Beauty contributes £24.5 billion to UK economy in 2022

By Alessandro Carrara | Published: 25-Apr-2023

The British Beauty Council’s Value of Beauty report analyses the latest developments and challenges being faced by beauty brands and professionals

The beauty and personal care industry contributed £24.5bn to the UK economy in 2022.

This is down 28.1% compared with pre-pandemic levels, according to the British Beauty Council’s latest Value of Beauty report.

Disruptions caused by the Covid-19 pandemic resulted in a lowered GDP contribution, but the report stressed that the industry is recovering.

Over half of the total contribution (£12.3bn) was generated exclusively by retailers, wholesalers and manufacturers.

A further £4.9bn of economic activity was also stimulated by the industry’s domestic supply chain purchases last year.

The professional sector was the next biggest single contributor to UK economic growth in 2022, generating £5.1bn during the year. 

“The challenges presented by the Covid-19 pandemic meant that the direct GDP contributions of the personal care industry fell by 28.1% from 2019 to 2020,” the British Beauty Council said in a statement.

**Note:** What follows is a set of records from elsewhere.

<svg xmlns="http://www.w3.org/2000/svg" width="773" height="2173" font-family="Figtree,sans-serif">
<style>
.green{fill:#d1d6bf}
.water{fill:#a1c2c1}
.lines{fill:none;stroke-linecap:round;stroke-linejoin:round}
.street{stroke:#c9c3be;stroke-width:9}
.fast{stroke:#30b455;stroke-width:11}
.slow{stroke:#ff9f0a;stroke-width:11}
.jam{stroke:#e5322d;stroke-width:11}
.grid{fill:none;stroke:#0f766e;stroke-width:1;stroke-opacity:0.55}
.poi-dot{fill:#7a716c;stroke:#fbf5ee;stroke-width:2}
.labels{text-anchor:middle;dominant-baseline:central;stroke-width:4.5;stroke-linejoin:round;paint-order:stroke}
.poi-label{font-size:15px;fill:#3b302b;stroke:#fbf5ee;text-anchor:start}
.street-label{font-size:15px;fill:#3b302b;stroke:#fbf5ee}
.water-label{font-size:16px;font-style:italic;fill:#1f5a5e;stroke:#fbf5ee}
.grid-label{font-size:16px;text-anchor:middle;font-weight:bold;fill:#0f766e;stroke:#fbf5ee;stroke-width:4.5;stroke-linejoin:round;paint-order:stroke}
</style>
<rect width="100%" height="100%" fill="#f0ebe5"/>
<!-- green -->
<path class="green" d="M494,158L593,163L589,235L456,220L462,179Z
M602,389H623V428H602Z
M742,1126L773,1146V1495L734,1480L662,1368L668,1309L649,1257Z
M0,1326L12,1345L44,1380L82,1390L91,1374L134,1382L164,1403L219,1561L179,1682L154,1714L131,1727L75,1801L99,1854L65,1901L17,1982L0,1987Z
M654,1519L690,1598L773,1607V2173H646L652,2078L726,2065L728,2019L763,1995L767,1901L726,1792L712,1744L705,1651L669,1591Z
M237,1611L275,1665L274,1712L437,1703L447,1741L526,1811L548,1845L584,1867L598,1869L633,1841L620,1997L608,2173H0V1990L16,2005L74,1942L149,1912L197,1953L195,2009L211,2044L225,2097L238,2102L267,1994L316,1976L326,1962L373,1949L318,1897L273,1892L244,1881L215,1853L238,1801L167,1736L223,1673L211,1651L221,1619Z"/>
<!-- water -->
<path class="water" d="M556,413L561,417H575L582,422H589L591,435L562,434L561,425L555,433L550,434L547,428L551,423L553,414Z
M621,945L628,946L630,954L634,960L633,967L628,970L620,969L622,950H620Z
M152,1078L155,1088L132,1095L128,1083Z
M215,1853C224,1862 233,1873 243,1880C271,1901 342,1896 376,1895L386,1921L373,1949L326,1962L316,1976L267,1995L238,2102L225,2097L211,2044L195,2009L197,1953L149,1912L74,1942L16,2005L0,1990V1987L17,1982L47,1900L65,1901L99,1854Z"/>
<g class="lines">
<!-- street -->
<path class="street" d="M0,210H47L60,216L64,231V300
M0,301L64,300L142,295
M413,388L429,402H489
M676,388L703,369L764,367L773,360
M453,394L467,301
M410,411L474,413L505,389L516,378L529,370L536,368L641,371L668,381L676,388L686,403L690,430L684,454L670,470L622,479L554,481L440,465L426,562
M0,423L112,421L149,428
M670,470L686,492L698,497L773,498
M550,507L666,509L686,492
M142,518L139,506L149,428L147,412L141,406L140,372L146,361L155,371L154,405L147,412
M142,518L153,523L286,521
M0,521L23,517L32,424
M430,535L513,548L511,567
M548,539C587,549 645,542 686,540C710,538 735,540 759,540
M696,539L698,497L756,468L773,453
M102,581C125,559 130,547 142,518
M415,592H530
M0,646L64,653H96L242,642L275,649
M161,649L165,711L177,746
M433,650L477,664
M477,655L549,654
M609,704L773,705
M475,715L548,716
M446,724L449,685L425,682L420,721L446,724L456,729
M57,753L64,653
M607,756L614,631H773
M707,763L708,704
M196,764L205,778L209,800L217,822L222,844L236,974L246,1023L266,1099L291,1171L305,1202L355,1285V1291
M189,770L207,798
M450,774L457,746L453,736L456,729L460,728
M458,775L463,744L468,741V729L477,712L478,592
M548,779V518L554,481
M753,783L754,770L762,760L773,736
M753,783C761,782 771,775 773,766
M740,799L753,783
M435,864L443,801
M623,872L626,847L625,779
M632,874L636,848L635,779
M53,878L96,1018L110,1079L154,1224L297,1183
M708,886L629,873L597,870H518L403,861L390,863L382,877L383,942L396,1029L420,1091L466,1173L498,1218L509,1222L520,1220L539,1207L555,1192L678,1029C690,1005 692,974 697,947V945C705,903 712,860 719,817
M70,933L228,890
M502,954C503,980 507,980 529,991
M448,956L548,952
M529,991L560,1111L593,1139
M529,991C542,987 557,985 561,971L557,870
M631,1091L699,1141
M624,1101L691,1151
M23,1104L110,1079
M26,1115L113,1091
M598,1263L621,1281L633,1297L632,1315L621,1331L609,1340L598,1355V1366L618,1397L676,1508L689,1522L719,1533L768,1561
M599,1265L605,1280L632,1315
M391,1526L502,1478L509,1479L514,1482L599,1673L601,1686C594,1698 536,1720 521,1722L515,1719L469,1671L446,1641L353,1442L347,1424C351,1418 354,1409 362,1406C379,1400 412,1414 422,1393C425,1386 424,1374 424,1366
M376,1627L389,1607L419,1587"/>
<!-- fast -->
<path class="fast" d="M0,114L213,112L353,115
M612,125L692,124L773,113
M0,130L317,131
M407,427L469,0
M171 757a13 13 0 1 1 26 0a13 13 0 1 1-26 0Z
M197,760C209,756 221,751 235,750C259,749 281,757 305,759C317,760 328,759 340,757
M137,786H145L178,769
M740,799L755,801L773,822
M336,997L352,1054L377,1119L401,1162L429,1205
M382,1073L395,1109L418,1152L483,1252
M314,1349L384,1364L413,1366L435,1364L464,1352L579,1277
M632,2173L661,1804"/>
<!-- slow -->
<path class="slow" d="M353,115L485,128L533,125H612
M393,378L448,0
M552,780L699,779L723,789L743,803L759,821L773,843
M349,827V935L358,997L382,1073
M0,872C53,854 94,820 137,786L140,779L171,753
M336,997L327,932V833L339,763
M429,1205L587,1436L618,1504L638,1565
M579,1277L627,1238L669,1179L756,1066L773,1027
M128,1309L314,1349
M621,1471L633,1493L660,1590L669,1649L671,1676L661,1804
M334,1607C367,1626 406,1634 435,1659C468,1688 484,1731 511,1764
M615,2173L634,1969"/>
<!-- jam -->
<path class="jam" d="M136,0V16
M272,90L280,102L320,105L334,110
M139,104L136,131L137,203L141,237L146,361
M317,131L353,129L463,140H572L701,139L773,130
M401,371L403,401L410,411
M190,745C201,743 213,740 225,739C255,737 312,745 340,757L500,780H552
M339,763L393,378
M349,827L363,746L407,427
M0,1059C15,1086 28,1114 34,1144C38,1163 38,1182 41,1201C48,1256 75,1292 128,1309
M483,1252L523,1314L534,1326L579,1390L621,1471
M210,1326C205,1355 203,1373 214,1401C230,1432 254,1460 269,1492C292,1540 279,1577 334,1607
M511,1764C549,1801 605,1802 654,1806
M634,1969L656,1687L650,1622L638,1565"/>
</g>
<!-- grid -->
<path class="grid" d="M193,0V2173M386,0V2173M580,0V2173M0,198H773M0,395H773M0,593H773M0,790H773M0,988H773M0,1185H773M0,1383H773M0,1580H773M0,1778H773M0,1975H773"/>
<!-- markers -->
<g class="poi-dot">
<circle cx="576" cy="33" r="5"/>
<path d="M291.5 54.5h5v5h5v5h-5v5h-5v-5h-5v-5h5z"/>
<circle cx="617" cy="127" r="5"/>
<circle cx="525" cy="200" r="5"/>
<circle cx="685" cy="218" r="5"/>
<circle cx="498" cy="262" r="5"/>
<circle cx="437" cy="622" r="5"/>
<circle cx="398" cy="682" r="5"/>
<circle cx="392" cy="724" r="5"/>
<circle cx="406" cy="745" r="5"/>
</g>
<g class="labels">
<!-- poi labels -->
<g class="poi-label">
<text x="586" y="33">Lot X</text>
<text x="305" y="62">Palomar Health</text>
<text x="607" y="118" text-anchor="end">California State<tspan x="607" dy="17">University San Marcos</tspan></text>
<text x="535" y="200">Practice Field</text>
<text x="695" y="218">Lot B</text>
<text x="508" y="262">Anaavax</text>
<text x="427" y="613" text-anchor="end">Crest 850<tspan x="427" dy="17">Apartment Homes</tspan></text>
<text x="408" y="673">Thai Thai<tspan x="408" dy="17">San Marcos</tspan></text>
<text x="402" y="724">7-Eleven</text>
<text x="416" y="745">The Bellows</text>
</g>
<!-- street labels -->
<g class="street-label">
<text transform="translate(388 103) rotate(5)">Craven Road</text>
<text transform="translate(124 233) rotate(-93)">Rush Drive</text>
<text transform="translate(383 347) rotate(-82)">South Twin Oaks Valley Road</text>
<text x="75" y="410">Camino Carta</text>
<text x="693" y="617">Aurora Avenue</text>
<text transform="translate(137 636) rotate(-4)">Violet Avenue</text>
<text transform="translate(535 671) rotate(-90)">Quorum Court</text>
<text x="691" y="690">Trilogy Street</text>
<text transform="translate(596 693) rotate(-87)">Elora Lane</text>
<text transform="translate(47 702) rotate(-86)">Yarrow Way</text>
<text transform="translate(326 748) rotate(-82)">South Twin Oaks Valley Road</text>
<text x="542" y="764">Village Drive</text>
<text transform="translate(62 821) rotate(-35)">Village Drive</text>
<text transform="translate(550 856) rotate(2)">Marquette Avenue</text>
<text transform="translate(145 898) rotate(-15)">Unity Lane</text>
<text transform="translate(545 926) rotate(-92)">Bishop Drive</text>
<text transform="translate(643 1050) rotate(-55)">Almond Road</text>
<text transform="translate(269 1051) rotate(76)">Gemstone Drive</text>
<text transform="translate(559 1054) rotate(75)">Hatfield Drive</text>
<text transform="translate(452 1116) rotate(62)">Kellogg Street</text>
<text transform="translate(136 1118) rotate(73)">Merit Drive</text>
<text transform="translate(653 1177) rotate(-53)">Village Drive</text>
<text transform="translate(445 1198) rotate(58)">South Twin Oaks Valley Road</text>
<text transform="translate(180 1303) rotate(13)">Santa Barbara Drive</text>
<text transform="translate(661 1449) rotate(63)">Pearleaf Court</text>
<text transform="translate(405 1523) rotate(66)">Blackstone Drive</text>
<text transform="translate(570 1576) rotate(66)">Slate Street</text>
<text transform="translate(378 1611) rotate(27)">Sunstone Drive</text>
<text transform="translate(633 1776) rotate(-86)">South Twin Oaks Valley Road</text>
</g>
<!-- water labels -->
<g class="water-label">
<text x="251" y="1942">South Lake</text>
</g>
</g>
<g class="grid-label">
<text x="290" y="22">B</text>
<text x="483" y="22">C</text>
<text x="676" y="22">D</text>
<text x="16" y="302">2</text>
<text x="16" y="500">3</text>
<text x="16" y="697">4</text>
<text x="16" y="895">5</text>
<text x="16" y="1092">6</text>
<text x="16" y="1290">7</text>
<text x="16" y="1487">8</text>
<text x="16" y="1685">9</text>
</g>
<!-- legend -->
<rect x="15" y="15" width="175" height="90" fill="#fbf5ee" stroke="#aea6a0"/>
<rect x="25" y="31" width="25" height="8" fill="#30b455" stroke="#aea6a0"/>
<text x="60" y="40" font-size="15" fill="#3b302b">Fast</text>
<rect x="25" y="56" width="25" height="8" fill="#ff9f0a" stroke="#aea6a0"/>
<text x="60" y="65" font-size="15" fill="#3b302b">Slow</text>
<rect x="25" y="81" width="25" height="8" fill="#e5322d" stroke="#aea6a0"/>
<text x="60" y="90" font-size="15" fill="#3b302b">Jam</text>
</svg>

“Since then, the industry has shown signs of a recovery, with growth in direct GDP contributions stronger than in the retail and wholesale industries.”

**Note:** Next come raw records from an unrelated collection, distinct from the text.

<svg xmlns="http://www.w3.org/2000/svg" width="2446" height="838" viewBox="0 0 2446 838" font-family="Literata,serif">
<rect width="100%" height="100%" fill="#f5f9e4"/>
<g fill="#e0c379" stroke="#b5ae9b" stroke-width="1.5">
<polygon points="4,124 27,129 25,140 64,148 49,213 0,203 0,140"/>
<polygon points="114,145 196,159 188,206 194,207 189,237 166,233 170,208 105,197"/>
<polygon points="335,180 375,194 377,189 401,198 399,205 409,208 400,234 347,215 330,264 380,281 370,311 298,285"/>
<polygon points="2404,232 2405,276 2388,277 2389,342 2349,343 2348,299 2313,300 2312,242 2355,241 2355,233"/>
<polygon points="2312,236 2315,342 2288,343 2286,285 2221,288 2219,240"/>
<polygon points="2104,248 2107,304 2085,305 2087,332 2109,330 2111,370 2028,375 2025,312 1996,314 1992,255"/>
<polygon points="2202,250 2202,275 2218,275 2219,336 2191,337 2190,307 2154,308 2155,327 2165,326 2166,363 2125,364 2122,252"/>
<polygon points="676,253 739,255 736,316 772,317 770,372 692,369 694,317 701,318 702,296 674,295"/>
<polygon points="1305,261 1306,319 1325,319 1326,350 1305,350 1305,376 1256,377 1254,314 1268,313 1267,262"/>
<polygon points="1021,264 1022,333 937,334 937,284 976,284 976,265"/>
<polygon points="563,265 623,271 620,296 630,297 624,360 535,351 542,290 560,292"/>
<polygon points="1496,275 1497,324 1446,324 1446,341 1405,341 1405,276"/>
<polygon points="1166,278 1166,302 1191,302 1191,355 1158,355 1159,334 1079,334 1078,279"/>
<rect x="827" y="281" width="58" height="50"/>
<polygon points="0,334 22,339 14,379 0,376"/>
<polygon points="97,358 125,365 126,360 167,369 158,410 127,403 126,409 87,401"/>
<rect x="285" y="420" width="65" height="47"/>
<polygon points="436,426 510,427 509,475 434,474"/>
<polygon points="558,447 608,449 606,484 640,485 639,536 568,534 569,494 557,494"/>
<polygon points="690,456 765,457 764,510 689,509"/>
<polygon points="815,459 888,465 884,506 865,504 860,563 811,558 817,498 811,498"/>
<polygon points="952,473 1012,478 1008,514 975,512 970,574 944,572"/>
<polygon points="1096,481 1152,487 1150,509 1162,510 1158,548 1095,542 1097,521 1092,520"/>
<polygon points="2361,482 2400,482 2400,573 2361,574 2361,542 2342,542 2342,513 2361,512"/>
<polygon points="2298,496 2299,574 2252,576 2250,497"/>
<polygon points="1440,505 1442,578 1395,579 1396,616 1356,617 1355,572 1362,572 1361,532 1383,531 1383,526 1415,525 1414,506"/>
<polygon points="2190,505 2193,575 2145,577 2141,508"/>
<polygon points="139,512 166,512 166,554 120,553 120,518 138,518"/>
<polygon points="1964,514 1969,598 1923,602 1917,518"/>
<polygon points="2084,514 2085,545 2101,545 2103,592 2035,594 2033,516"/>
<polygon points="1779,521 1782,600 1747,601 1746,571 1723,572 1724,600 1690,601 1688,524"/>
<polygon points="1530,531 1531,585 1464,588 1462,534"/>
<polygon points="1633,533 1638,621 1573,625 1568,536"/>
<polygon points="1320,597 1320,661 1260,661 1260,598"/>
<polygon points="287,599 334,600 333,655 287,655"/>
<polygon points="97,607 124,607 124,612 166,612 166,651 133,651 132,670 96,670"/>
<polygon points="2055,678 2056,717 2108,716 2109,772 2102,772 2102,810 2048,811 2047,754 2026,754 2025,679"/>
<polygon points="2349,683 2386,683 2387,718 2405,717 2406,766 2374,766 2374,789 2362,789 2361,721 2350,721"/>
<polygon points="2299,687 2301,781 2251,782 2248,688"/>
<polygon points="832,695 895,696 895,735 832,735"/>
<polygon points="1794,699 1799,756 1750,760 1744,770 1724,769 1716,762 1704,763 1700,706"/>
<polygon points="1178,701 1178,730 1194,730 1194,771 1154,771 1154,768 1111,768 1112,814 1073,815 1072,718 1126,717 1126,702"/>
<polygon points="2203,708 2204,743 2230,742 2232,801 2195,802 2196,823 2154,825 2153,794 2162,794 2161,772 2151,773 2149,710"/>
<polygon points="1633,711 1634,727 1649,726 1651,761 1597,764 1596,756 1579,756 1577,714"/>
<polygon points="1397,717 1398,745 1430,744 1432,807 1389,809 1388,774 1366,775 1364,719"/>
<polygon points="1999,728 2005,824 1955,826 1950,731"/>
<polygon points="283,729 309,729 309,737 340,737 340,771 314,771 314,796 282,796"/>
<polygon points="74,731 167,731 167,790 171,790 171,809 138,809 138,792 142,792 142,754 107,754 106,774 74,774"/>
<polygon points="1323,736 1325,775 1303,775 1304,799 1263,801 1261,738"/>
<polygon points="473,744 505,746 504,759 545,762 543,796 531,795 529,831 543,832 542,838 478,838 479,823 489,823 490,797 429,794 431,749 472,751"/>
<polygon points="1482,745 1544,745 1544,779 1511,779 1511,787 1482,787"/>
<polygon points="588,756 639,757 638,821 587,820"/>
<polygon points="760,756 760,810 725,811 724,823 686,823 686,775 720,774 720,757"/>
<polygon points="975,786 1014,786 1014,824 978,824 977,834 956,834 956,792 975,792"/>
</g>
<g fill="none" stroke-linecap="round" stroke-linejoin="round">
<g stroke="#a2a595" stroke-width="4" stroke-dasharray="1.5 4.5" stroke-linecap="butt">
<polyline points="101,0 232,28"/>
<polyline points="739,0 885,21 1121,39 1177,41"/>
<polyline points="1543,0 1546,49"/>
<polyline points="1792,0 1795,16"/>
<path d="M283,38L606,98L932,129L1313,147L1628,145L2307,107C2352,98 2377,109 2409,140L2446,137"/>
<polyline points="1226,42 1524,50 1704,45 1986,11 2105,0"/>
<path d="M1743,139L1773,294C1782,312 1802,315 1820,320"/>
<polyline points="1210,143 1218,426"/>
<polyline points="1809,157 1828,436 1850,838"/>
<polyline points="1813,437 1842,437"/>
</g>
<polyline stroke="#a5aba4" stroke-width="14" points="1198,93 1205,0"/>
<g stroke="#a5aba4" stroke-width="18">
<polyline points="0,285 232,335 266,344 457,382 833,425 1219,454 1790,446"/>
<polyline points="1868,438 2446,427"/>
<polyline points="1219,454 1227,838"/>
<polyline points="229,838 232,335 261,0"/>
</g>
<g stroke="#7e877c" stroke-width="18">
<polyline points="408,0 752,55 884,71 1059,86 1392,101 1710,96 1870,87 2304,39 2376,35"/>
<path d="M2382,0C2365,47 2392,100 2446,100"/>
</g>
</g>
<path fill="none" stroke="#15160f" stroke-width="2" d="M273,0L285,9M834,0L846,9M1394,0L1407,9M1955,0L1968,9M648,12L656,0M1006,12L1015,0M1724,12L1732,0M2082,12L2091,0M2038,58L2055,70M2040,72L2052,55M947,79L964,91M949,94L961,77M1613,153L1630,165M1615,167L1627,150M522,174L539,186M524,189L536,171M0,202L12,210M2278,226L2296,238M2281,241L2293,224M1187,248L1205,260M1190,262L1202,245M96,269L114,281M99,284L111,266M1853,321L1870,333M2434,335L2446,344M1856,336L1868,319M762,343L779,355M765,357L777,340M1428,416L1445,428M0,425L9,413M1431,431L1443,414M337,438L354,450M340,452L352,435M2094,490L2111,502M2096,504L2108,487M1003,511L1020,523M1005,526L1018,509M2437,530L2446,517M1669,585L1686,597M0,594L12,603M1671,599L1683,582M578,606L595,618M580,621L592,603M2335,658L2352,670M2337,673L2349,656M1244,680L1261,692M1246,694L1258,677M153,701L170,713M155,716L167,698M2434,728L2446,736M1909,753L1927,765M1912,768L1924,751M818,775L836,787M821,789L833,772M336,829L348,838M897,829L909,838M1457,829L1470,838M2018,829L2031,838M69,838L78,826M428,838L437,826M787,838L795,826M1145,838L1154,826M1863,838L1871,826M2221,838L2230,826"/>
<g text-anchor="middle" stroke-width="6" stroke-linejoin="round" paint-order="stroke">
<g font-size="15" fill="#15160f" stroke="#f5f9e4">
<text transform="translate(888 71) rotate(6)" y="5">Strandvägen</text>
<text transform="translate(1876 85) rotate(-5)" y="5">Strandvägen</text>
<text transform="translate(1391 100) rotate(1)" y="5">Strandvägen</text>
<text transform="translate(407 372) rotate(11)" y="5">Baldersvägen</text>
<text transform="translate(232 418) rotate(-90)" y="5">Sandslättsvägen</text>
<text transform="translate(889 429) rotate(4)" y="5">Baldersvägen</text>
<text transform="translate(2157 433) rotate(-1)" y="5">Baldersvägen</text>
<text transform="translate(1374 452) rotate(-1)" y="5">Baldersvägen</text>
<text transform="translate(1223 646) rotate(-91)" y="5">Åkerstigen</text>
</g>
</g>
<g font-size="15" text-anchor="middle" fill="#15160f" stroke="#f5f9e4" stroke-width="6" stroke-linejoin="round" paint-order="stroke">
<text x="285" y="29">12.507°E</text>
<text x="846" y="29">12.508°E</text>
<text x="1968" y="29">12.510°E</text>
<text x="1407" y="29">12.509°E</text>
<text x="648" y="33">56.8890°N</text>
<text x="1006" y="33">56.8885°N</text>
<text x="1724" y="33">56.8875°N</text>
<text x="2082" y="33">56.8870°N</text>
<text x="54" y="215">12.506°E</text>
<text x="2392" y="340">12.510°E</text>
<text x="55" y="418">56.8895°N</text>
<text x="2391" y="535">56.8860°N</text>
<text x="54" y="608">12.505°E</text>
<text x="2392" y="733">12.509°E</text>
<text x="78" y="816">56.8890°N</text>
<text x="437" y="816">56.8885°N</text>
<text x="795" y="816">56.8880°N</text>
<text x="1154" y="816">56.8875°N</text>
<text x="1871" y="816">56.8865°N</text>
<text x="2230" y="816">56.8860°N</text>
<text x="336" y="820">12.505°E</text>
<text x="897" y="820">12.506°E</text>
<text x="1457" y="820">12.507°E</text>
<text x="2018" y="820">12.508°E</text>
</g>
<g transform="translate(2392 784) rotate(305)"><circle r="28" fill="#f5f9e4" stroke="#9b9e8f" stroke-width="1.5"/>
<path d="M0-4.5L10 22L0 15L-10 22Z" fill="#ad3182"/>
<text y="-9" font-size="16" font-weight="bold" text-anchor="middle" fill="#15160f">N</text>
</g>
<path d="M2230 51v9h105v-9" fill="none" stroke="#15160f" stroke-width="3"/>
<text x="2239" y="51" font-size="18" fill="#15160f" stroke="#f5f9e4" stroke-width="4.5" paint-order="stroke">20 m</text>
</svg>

The Value of Beauty report was first launched in 2019 to assess how the beauty industry's economic impact has evolved.

Created in collaboration with global forecast firm Oxford Economics, it also assesses the latest developments and challenges being faced by beauty brands and professionals.

It found that the use of artificial intelligence (AI) applications saw significant increases in 2022. 

Businesses in the personal care sector are increasingly using the technology to create personalised services, along with product control and supply chain management.

However, UK businesses are experiencing adverse effects following the UK’s exit from the European Union.

The key impacts identified include increased trade barriers and a shortage of skills following changes to migration law.

A survey conducted by the British Chambers of Commerce found that 49% of UK exporters faced difficulties in adapting to the changes required to trade goods since Brexit.

“This aligns with the views shared by the experts we interviewed who agreed that Brexit had caused delays for exporting businesses in the personal care industry,” a statement from the Council read.

The British Beauty Council said there is also evidence that the new trade barriers have disproportionately damaged SMEs due to rising costs and increased bureaucracy.

Smaller businesses do not have the “time or money” to deal with these issues, the council added.